Our investigation commenced with the reaction between trans-anethole (1) and isoprene (2), using electrocatalytic approach. In the reaction, it is understood well that the radical cation (3・+) is generated, accompanying by chain process (Fig. 1). From cyclic voltammetry investigation, it is indicated that 1 (Epox = 1.07 V vs. Ag/AgCl) is anodically oxidized selectively in the presence of 2 (Epox = 1.83 V vs Ag/AgCl). Based on this, we demonstrate that the aromatic radical cation, which is given by the intermolecular [4 + 2] cycloaddition between radical cation 1・+ and 2, gives rise to a radical cation chain cycles and completion of the reaction with the catalytic amount of electricity. Here, we envisioned that the aromatic ring of 1 might work as a redox tag to accomplish an electrocatalytic Diels-Alder reaction. Hence, we carried out anodic oxidation of 1 in the presence of 2 equiv. of 2 at 1.00 V vs. Ag/AgCl. Beyond our expectation, only 0.1 F/mol of electricity was sufficient to make the reaction completed in excellent yield.
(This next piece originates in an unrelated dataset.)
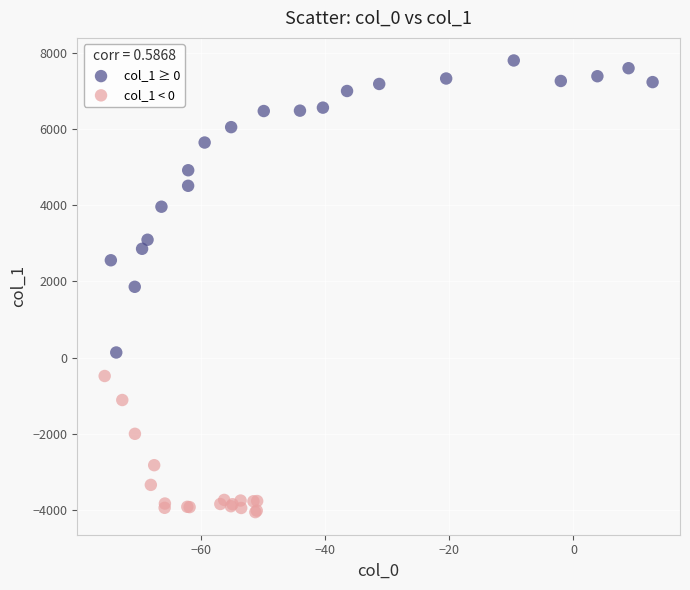

Which series contains the lowest Y value?

col_1 < 0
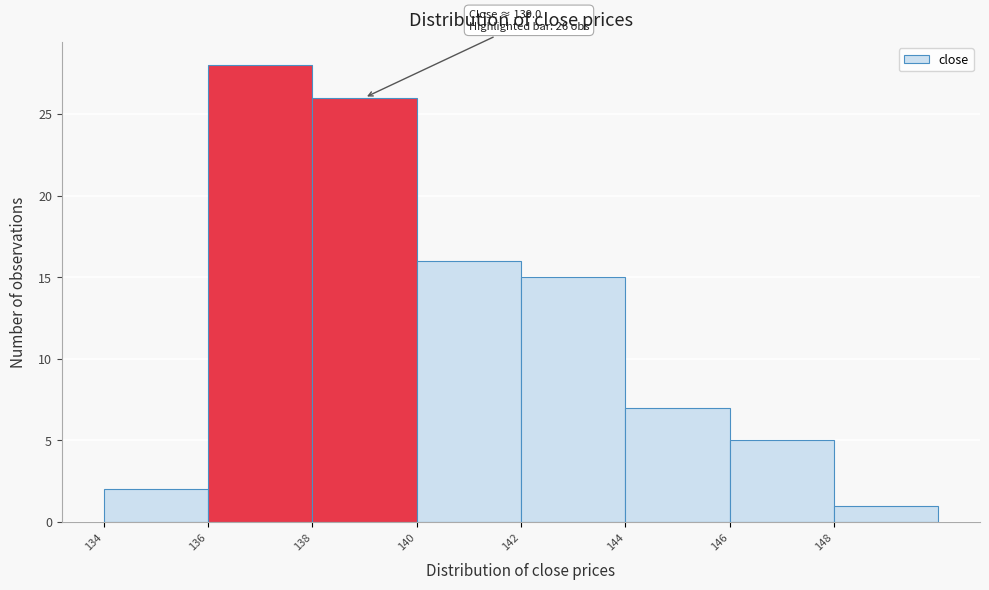

Which range on the x-axis has the tallest bar?

136 to 138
This result suggests that the aromatic radical cation 3・+ was reduced predominantly by 1, comparing the reduction at the electrodes. Furthermore, the investigation of Cyclic Voltammetry shows that the oxidation peak of Diels-Alder adduct (3) is 1.40 V vs Ag/AgCl, which is sufficiently higher than that of 1. It can explain that radical cation 3・+ would oxidize 1 preferably, leading to the chain propagation. Based upon the mechanistic comprehension, we confirmed the applicable range of substrates, which are dienophile and diene, in the electrocatalytic Diels-Alder reaction. It showed that the moderate range of dienes was available, but the scope of styrene structures was limited.
To obtain deeper insight into the mechanism, we conducted density functional theory (DFT) calculations. The calculation results demonstrate that the Dies-Alder reaction is proceed in stepwise mechanism.
Besides, we speculated that the combination of electrolyte and solvent had an important role in this reaction. Although we have tried to use a variety of electrolytes and solvents, we have not found better media than LiClO4 / Nitromethane which leads this reaction to the excellent yield and faraday efficiency. Considering that using tetrabutylammonium perchlorate did not work in this reaction, we assume that Li+ has the important role. With the investigation of 7Li NMR and the heat of solution, it is implied that the solvation of ions is the key factor to achieve the electrocatalytic C-C bond forming reaction.
Then, we turned out interest to how much we could improve the electro-energy efficiency. As we demonstrated above, only 0.1 F/mol, was enough to complete the reaction. However, we postulated that it still has room to be encouraged. We screened several factors; type of cell, type of electrodes, electrode’s surface area, reaction temperature, concentration of starting materials, concentration of electrolyte, etc… Surprisingly, it turned out that the concentration of substrates had the significant impact on the efficient production. Based upon the optimized condition, we have succeeded in that only 0.015 F/mol realized the full conversion. It is demonstrated by GC-MS monitoring that from 0.005 F/mol to 0.01 F/mol, the average number of chain cycle is 106.
This optimized condition has the potential of having a big impact on chemical and pharmaceutical production. Our electrochemical approach realizes the environmentally friendly and extreme high productive synthetic method; requiring only a small amount of solvent and electrolyte, high electro-energy efficiency and recyclable. Taking advantage of these points, we demonstrate that we can scale up the production of the compounds that have useful chemical structure for natural compounds and pharmaceuticals. It is noted that electro chemical approach is promising for not only green but also economical chemistry.